→ Listed entries:
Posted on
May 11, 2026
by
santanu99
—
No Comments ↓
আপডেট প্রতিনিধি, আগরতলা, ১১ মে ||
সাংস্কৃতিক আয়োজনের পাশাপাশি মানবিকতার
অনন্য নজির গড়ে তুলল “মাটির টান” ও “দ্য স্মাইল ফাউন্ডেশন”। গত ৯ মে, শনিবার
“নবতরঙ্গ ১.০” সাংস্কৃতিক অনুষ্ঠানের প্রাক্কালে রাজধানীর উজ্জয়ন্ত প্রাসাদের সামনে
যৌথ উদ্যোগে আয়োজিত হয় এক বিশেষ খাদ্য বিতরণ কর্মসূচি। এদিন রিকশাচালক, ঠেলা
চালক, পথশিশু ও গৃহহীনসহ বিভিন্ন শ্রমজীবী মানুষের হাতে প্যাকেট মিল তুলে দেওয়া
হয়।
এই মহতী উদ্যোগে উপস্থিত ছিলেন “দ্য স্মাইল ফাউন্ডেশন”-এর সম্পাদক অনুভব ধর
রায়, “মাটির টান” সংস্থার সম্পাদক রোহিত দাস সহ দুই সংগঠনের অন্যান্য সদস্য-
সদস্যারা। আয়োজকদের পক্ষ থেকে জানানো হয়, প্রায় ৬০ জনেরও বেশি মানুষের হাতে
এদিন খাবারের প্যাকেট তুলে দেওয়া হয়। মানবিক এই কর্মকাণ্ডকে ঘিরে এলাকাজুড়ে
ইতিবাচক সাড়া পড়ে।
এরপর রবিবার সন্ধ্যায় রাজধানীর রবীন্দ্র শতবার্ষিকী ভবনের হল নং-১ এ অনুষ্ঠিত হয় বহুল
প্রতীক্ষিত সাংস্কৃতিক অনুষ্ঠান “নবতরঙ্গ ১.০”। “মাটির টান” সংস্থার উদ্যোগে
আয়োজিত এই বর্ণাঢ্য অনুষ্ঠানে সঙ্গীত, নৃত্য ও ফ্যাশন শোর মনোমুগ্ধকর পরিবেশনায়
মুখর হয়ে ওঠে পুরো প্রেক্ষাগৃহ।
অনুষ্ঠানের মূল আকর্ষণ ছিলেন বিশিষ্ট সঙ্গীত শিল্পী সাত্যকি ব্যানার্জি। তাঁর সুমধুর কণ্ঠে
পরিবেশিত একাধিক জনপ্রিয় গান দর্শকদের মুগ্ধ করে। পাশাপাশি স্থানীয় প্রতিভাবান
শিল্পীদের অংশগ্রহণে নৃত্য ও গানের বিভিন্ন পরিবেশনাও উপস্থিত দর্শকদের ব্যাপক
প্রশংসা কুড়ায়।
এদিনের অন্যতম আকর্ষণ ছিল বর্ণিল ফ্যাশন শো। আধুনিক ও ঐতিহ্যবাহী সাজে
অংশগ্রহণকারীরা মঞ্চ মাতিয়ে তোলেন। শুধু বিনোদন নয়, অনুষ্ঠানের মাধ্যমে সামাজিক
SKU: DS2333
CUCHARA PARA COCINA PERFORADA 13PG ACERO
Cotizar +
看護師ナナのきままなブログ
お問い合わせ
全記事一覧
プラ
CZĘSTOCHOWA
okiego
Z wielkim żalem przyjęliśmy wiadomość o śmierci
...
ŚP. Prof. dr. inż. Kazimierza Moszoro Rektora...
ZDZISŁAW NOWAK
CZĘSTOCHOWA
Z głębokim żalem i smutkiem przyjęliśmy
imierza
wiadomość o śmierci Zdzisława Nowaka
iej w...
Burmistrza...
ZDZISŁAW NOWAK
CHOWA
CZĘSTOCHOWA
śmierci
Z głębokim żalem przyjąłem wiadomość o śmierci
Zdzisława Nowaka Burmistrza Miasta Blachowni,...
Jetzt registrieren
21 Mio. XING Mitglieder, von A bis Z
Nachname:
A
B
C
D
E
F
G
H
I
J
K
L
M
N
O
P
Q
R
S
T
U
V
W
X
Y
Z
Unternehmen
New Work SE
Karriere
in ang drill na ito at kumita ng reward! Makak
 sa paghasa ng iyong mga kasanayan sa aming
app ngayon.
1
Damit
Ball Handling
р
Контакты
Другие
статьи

→ Exercise goal: Copy out the listing word for word, from its first line up to and including the line that contains "এরপর রবিবার সন্ধ্যায়".

→ Exercise result:
Posted on
May 11, 2026
by
santanu99
—
No Comments ↓
আপডেট প্রতিনিধি, আগরতলা, ১১ মে ||
সাংস্কৃতিক আয়োজনের পাশাপাশি মানবিকতার
অনন্য নজির গড়ে তুলল “মাটির টান” ও “দ্য স্মাইল ফাউন্ডেশন”। গত ৯ মে, শনিবার
“নবতরঙ্গ ১.০” সাংস্কৃতিক অনুষ্ঠানের প্রাক্কালে রাজধানীর উজ্জয়ন্ত প্রাসাদের সামনে
যৌথ উদ্যোগে আয়োজিত হয় এক বিশেষ খাদ্য বিতরণ কর্মসূচি। এদিন রিকশাচালক, ঠেলা
চালক, পথশিশু ও গৃহহীনসহ বিভিন্ন শ্রমজীবী মানুষের হাতে প্যাকেট মিল তুলে দেওয়া
হয়।
এই মহতী উদ্যোগে উপস্থিত ছিলেন “দ্য স্মাইল ফাউন্ডেশন”-এর সম্পাদক অনুভব ধর
রায়, “মাটির টান” সংস্থার সম্পাদক রোহিত দাস সহ দুই সংগঠনের অন্যান্য সদস্য-
সদস্যারা। আয়োজকদের পক্ষ থেকে জানানো হয়, প্রায় ৬০ জনেরও বেশি মানুষের হাতে
এদিন খাবারের প্যাকেট তুলে দেওয়া হয়। মানবিক এই কর্মকাণ্ডকে ঘিরে এলাকাজুড়ে
ইতিবাচক সাড়া পড়ে।
এরপর রবিবার সন্ধ্যায় রাজধানীর রবীন্দ্র শতবার্ষিকী ভবনের হল নং-১ এ অনুষ্ঠিত হয় বহুল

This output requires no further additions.